While most people would consider the current state of most markets to be volatile, nothing quite compares to the charts reflected on cryptocurrencies, experiencing devastating pullbacks one after the other but still managing to break past and ride a strong bullish momentum. And as a result of the increasing financial awareness and literacy surrounding digital assets and coins, we are seeing more and more people of the younger demographic investing their time and resources into cryptocurrencies.
However, beyond the vast bullish sentiment on the crypto market and the fundamentals that support further upside potential, we must always practice vigilance and entertain the risks and factors that could prove otherwise. And to help both seasoned and newbie investors navigate their way through the digital economy evolving right before our eyes, we’ll be going over the trends and indicators for both bullish runs and bearish pullbacks.
Cryptocurrencies Show No Signs Of Holding Back
Currently, no other investment market or vehicle matches the growth at which cryptocurrencies have been experiencing in the short span of a few months, and what people thought was the limit of where resistance would cause everything to crash down was actually the moment to catch a second wind. Therefore, given the innovative circumstances backing the crypto space and global economic recovery, it appears that coins from all corners of the globe have no plans of holding back.
- Bitcoin & Etheruem Create New All-Time Highs: On top of the list of things to consider is the undeniable fact that Bitcoin & Ethereum, the two leading coins in terms of market capitalization, have both managed to break past resistance and create new all-time highs. And while both cryptocurrencies are no strangers to a series of breakouts and subsequent pullbacks, there’s nothing else stopping the prices from pushing further upwards. Plus, with still around two more years before the next halving, scarcity and blockchain development will support the rise of an even greater digital economy.
- The Ever-Growing Popularity Of NFTs: In addition to Bitcoin and Ether creating all-time highs and blasting forecasts, we can’t forget about the ever-growing popularity of NFTs and the impact these tokens place on online communities and the digital world. And while their presence is still small compared to the dominant market share of cryptocurrency, NFTs are definitely on the rise and the successful NFT.NYC event held recently is proof of further growth in the making.
- Metaverse And The Necessity Of Blockchain: Last but not least, while research and development toward the creation of the Metaverse is a significant breakthrough by itself, this platform will undoubtedly require blockchain as a fundamental support for all its transactions. Sure, the seeds have yet to sprout, and there’s still the risk of immersive reality spaces failing to latch on once again, but you might want to consider investing in associated metaverse coins early before another economic boom.
However, We Might Be Facing A Bear Market Soon
On the opposite of the spectrum, despite all the apparent indicators pointing toward further bullish momentum, there’s also reason to believe that we might be facing a bear market anytime soon. And while there’s no way of telling until when or what price this breakout will maintain current volume, you wouldn’t want to be at the receiving end of a severe market crash that could wipe out your earnings. Namely, we are looking at the facts that (1) technicals are showing no areas of immediate resistance and (2) the risk of stricter government regulations and crackdowns on cryptocurrencies.
- Technicals Point To No Areas Of Immediate Resistance: If we were to invest, trade, and forecast based on the technical analysis of the charts alone, then, technically, there’s nothing much stopping Bitcoin from going above the $100,000 before the end of 2021 at its current pace.
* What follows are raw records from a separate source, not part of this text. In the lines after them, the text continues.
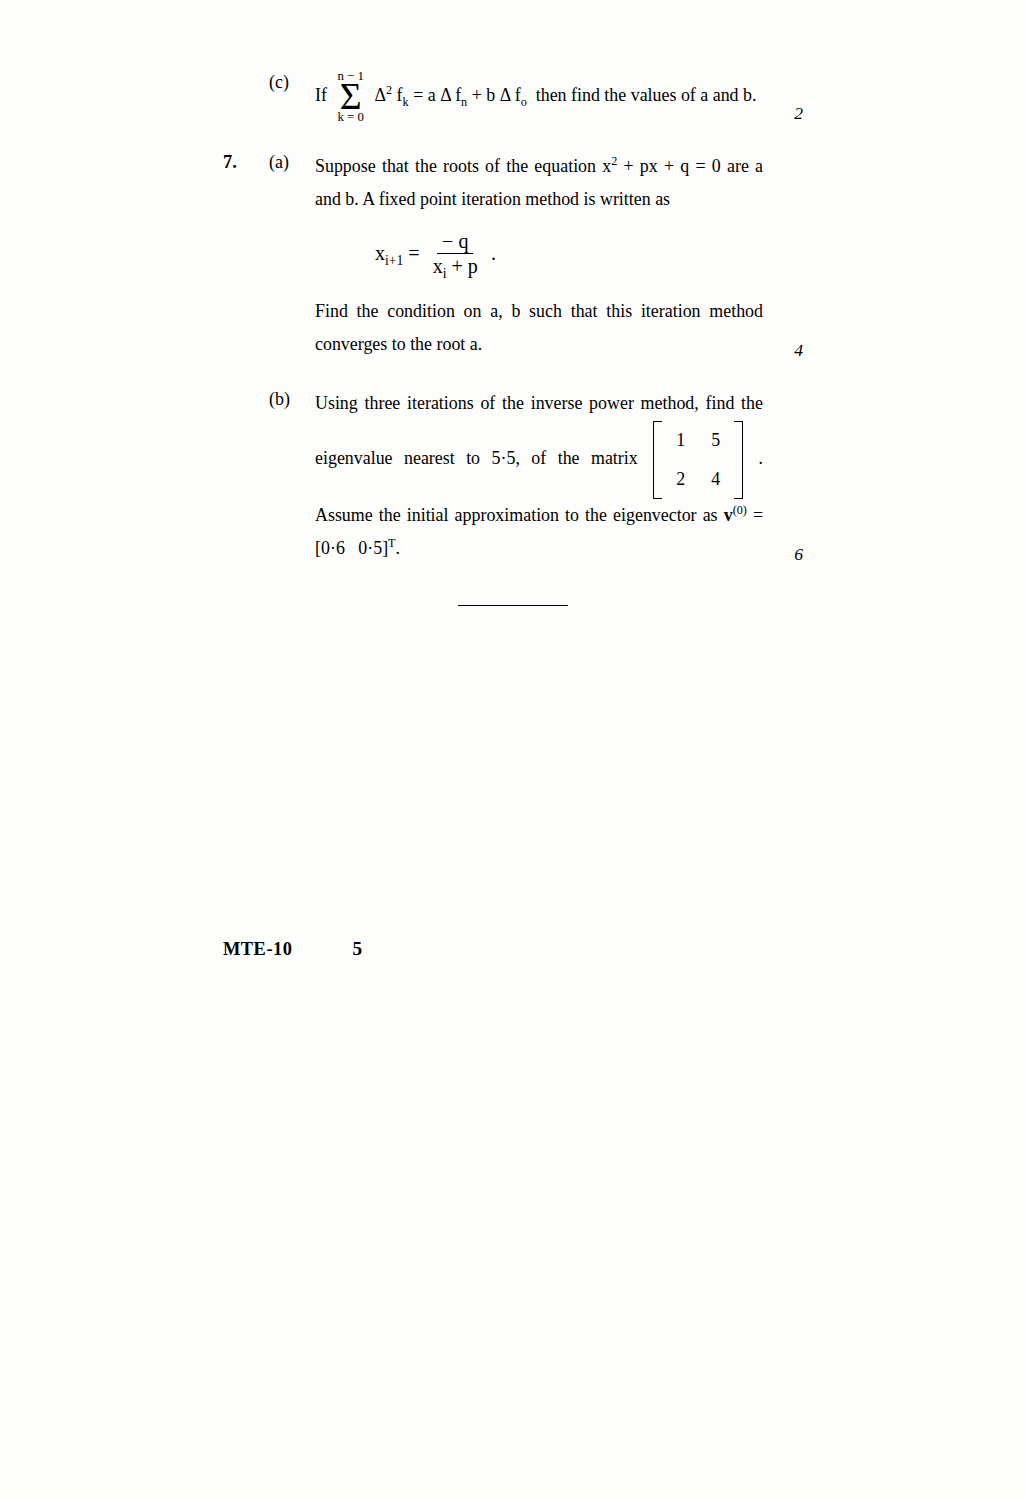(c)
If n − 1 Σ k = 0 Δ2 fk = a Δ fn + b Δ fo then find the values of a and b.
2
7.
(a)
Suppose that the roots of the equation x2 + px + q = 0 are a and b. A fixed point iteration method is written as
xi+1 = − q xi + p .
Find the condition on a, b such that this iteration method converges to the root a.
4
(b)
Using three iterations of the inverse power method, find the eigenvalue nearest to 5·5, of the matrix
| 1 | 5 |
| 2 | 4 |
. Assume the initial approximation to the eigenvector as v(0) = [0·6 0·5]T.
6
MTE-10 5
However, knowing that such a sudden jump is too good to be true, crypto investors must account for the risk of a short-lived bullish breakout that is subsequently followed by a significant dip in prices.
- Government Crackdowns And Further Regulations: Although a month ago we were assured by Federal Reserve Chairman Jerome Powell that there were no plans in development surrounding further regulation of cryptocurrencies, this sentiment could very well change as the market capitalization increases over time. And with the further introduction of stablecoins and futures-backed trading into the mix, there’s no precedent to reference on how the market will interact with new investment methods geared toward the crypto space. As a result, general uncertainty surrounding the future of crypto bears its appropriate risks as well.
Buy The Dip And Don’t Forget To Diversify Your Portfolio.
In conclusion, regardless of whether you support the notion of further upside potential for cryptocurrency or recognize the risks of an incoming market crash for the market, the same principle applies to buying the dip and diversifying for the sole purpose of financial security. And if you can manage both of these objectives, you’ll have no reason to worry about missing payment obligations on your property or even purchasing a brand-new Nissan car.